1 minute read
Social Pressure
by Nuniek Tirta
Percakapan di meja makan usai pesta malam natal antara seorang ibu, tante, dan sepupu yang sudah dua tahun menikah, tetapi belum punya anak.
Ibu : “Kamu nginep di rumah anakku aja apa?”
Advertisement
Sepupu : “Kenapa?”
Ibu : “Biar diajarin caranya bikin anak!”
Tante : “Hahaha, iya anaknya hebat tuh. Tokcer!”
Si sepupu hanya bisa tersenyum getir, meski dalam hatinya saya tahu pasti rasanya sakit dan sedih luar biasa. Keesokan harinya saat keluarga besar kumpul di rumah mertuanya, ia tak kelihatan, hanya suaminya. Sendirian.
Kejadian lain beberapa tahun lalu, antara seorang pakde dengan calon menantu di pesta pernikahan kerabat:
Pakde : “Kamu kapan nyusul?”
Calon mantu : “Ya, saya nunggu aja pakde. Sebagai orang Jawa, harus dari pihak laki-lakinya dulu yang datang melamar kan.”

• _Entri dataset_
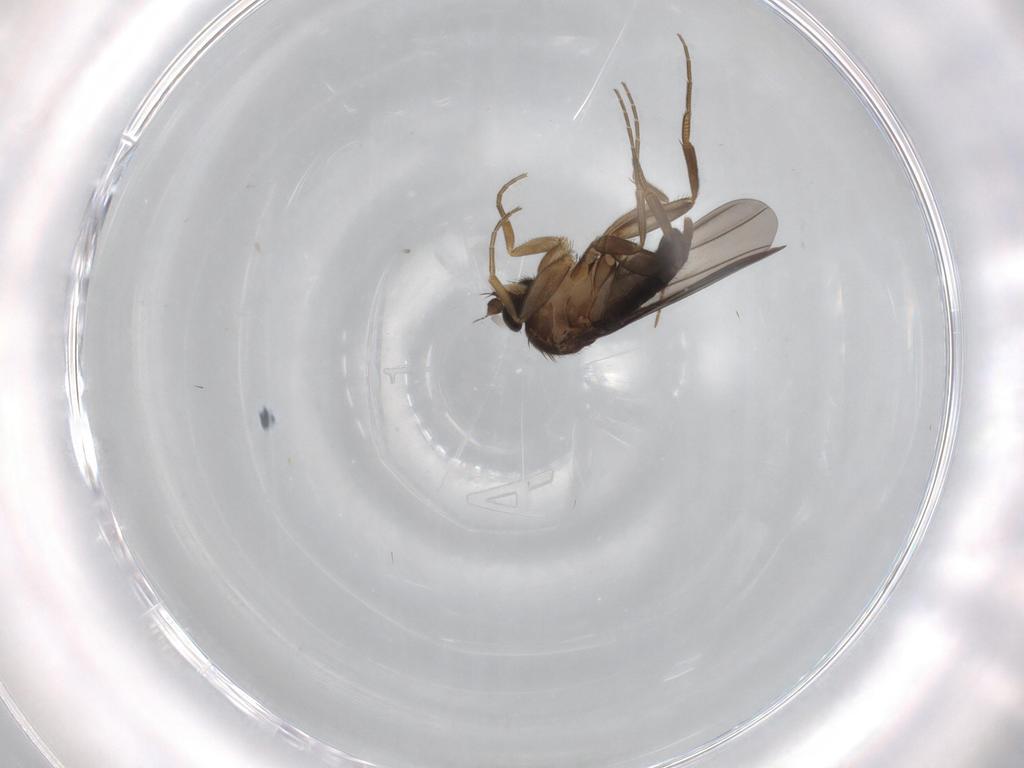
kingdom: Animalia
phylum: Arthropoda
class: Insecta
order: Diptera
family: Phoridae
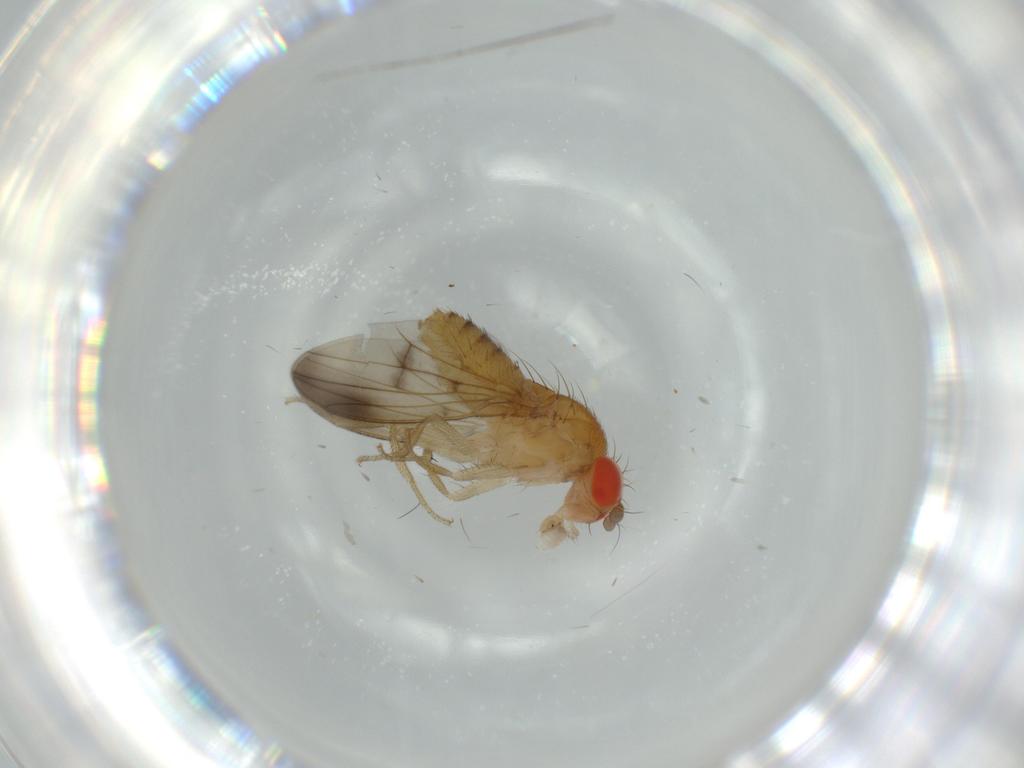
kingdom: Animalia
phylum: Arthropoda
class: Insecta
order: Diptera
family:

• _TUGAS DIKERJAKAN_
Salin seluruh tulisan tentang tekanan sosial di atas tanpa mengubah apa pun. Item-item ini diambil dari sumber lain.

• _JAWABAN LATIHAN_
1 minute read
Social Pressure
by Nuniek Tirta
Percakapan di meja makan usai pesta malam natal antara seorang ibu, tante, dan sepupu yang sudah dua tahun menikah, tetapi belum punya anak.
Ibu : “Kamu nginep di rumah anakku aja apa?”
Advertisement
Sepupu : “Kenapa?”
Ibu : “Biar diajarin caranya bikin anak!”
Tante : “Hahaha, iya anaknya hebat tuh. Tokcer!”
Si sepupu hanya bisa tersenyum getir, meski dalam hatinya saya tahu pasti rasanya sakit dan sedih luar biasa. Keesokan harinya saat keluarga besar kumpul di rumah mertuanya, ia tak kelihatan, hanya suaminya. Sendirian.
Kejadian lain beberapa tahun lalu, antara seorang pakde dengan calon menantu di pesta pernikahan kerabat:
Pakde : “Kamu kapan nyusul?”
Calon mantu : “Ya, saya nunggu aja pakde. Sebagai orang Jawa, harus dari pihak laki-lakinya dulu yang datang melamar kan.”